_What to do:_ Once you find the line with "<!--END_SECTION:hn-->" in the data that follows, repeat it and every line after it exactly, through the line with "Name | Type | Description | Notes".

_Records for the exercise:_
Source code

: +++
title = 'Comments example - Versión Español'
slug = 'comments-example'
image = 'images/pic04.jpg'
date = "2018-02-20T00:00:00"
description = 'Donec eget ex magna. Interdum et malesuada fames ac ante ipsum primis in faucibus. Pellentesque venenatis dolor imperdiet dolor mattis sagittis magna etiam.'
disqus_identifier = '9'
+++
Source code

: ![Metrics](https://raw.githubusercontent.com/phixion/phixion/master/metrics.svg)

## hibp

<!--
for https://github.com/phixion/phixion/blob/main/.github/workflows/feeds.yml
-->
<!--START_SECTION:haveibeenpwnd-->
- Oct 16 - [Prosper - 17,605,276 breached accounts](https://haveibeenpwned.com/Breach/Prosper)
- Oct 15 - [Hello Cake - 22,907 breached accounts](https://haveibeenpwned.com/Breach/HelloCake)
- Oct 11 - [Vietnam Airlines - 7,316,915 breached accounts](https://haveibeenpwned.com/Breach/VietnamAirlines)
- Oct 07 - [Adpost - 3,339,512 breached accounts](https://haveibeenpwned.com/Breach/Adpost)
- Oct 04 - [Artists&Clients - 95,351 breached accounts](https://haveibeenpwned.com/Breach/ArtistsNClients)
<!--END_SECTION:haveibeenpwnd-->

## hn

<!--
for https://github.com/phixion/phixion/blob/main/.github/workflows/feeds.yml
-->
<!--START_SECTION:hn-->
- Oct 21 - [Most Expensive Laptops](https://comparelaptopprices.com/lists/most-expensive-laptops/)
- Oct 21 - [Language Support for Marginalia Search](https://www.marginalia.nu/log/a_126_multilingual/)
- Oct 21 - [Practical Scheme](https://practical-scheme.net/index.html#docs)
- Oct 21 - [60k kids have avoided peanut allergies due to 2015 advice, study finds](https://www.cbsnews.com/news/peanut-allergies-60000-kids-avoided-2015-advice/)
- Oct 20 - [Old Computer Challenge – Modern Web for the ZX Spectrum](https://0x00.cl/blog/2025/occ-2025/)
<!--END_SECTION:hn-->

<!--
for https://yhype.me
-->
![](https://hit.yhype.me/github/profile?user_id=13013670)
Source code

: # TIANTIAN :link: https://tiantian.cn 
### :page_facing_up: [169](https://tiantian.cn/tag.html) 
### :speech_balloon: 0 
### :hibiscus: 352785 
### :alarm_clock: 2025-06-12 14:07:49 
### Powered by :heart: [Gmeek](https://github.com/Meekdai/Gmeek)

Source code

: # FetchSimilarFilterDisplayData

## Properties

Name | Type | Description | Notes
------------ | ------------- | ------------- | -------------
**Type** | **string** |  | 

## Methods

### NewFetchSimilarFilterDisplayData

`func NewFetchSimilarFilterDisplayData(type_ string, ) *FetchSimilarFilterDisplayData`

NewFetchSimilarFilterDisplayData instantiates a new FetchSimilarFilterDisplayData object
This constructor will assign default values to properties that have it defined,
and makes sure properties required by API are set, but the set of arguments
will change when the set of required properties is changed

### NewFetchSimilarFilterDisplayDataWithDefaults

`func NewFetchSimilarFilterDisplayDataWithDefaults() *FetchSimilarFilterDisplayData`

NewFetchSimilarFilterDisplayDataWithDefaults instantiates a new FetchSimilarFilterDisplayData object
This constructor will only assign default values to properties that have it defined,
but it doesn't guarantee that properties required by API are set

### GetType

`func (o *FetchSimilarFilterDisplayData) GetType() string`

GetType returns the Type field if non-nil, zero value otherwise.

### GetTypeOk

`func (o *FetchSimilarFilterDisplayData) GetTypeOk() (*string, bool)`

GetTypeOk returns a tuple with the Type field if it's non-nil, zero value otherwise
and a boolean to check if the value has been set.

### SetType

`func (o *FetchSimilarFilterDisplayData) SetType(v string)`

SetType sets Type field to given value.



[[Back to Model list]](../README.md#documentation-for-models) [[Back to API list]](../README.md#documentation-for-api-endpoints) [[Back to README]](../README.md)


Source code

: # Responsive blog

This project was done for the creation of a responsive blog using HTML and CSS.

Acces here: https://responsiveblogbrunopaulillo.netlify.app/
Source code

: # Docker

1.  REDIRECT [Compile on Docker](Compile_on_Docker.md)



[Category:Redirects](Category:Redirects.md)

_Exercise solution:_
<!--END_SECTION:hn-->

<!--
for https://yhype.me
-->
![](https://hit.yhype.me/github/profile?user_id=13013670)
Source code

: # TIANTIAN :link: https://tiantian.cn 
### :page_facing_up: [169](https://tiantian.cn/tag.html) 
### :speech_balloon: 0 
### :hibiscus: 352785 
### :alarm_clock: 2025-06-12 14:07:49 
### Powered by :heart: [Gmeek](https://github.com/Meekdai/Gmeek)

Source code

: # FetchSimilarFilterDisplayData

## Properties

Name | Type | Description | Notes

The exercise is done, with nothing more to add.